Premier Prix de Rome en 1809, devançant Rude - Cortot réalise en 1833, cette  Apothéose de Napoléon Ier, groupe colossal -  en pendant de la Marseillaise de Rude. Élu à l'Institut en 1825, professeur à l'École des Beaux-Arts de 1826 à 1843, on lui doit aussi le bas relief au fronton du palais Bourbon (actuelle Assemblée Nationale, chambre des députés) - comme les statues des villes de Brest et de Rouen, place de la Concorde.

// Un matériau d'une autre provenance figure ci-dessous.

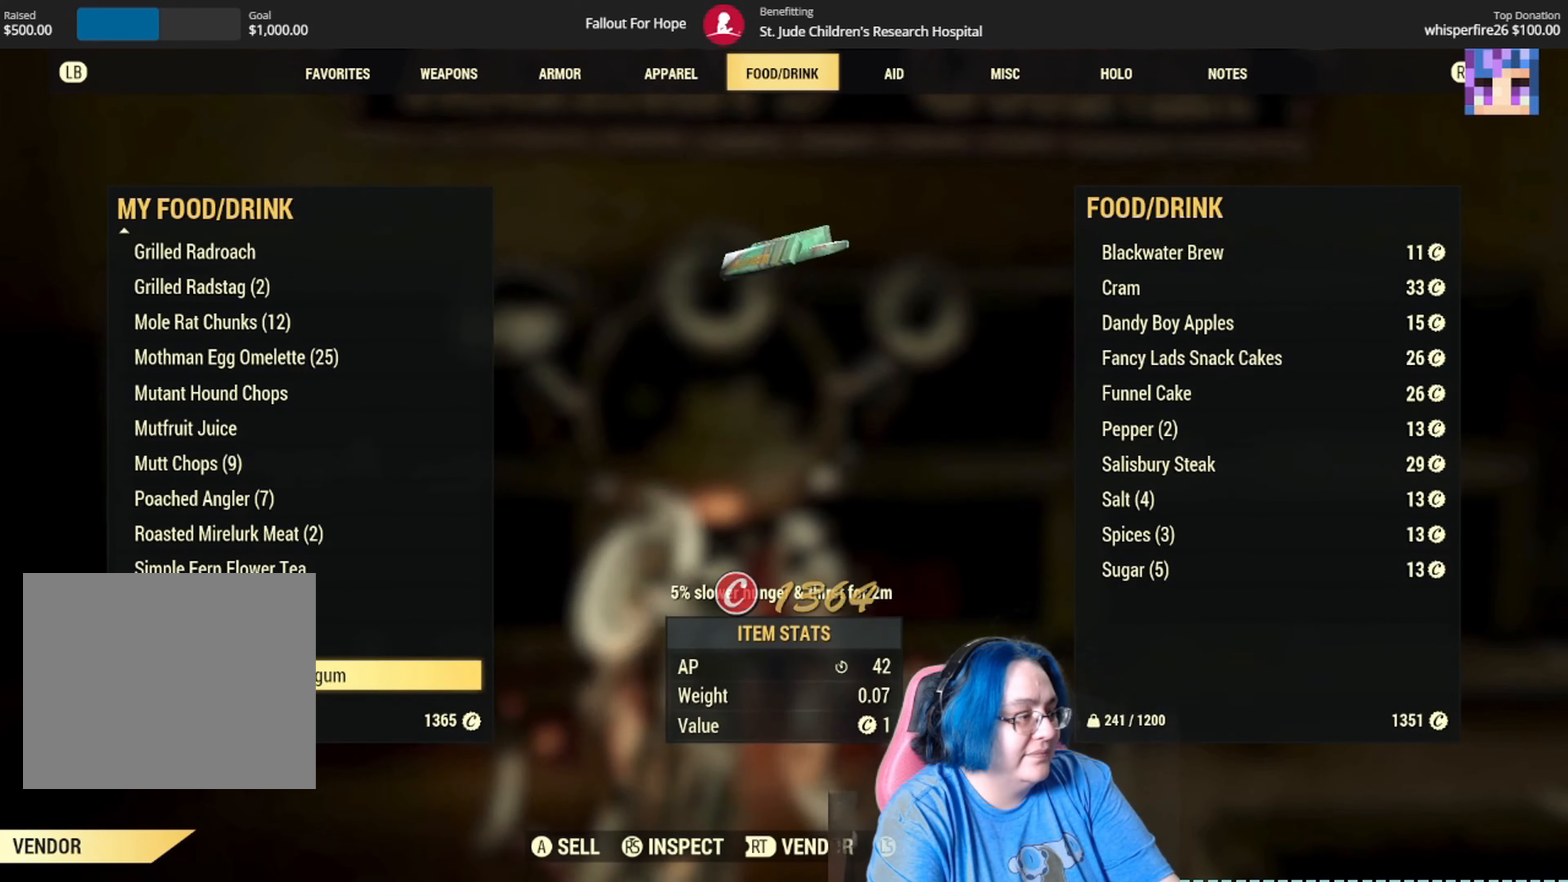
{"buttons": ["DPAD_DOWN"], "left_stick": "center", "right_stick": "center", "events": [[133, "DPAD_DOWN", "down"], [267, "DPAD_DOWN", "up"], [500, "DPAD_DOWN", "down"]]}
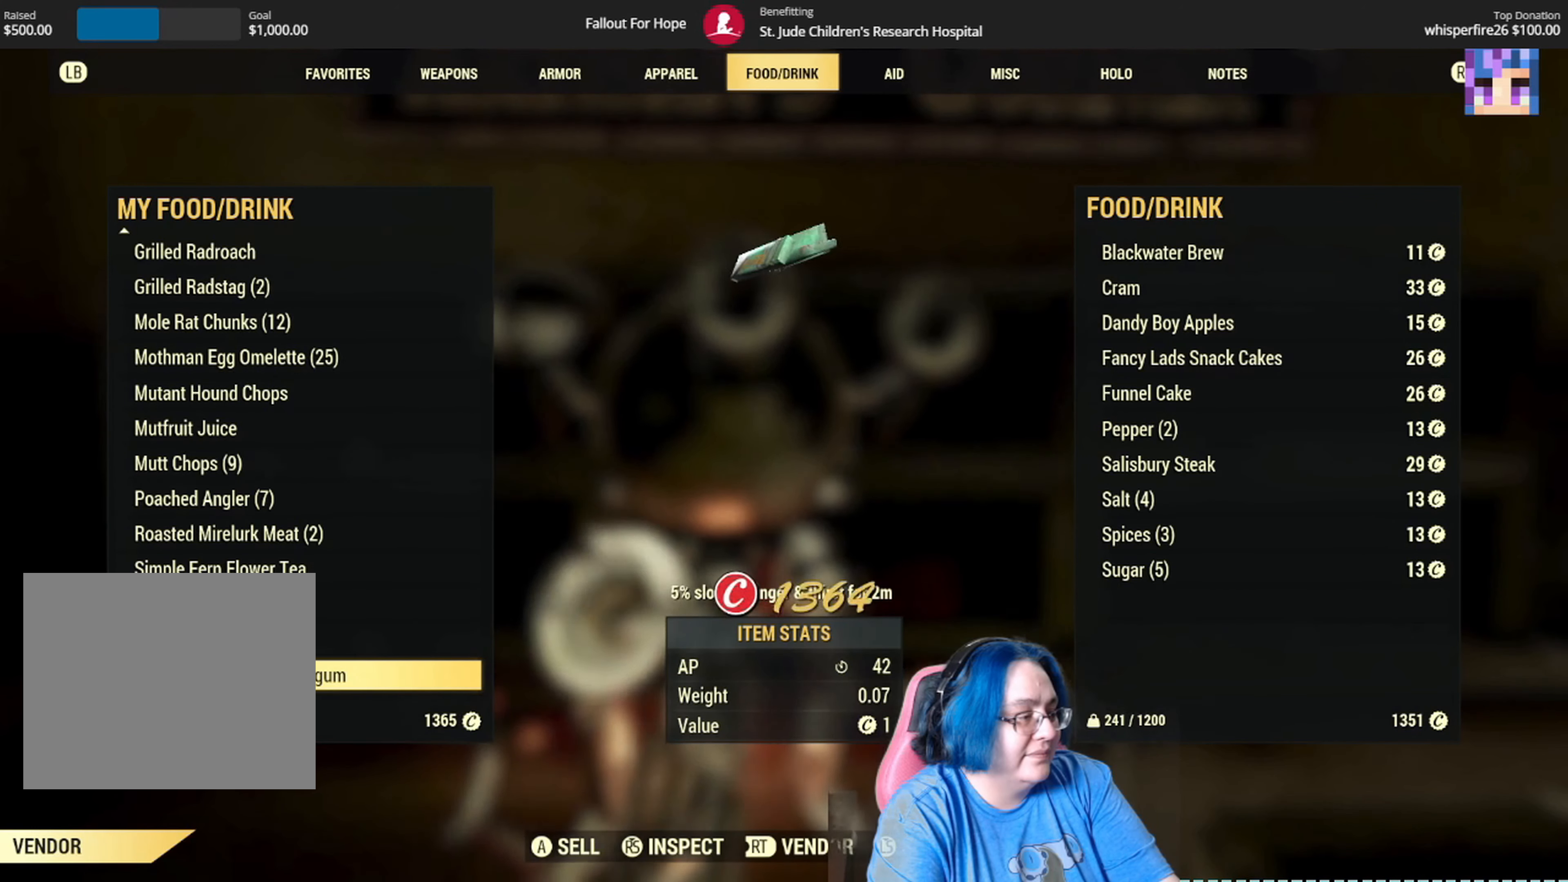
{"buttons": [], "left_stick": "center", "right_stick": "center", "events": [[100, "DPAD_DOWN", "up"]]}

Toujours à Paris relevons, place des Vosges, la statue équestre de Louis XIII, et celle Marie- Antoinette à la Chapelle Expiatoire, sans oublier au château de Versailles celle de Louis XV. Le Musée du Louvre conserve maintes de ses oeuvres : le soldat de Marathon annonçant la Victoire, Daphnis et Chloé, et l'Immortalité.

Avec cette "Apothéose de l'Empereur", Cortot revient sur son travail lors de son séjour prolongé à Rome à la Villa Médicis (1813-1818) : une commande de Vivant Denon pour une statue colossale de Napoléon Ier. À la chute de l'Empire, ce travail est abandonné et remplacé par une statue de Louis XVIII. Avec ce groupe de l'Arc de Triomphe de l'Étoile, Cortot se montre l'héritier, à la fois des modèles classiques de la fin du XVIIIe siècle, et de la tradition gréco-romaine. Tenant de l'École néo-classique son style monumental s'exprime ici, avec une parfaite maîtrise.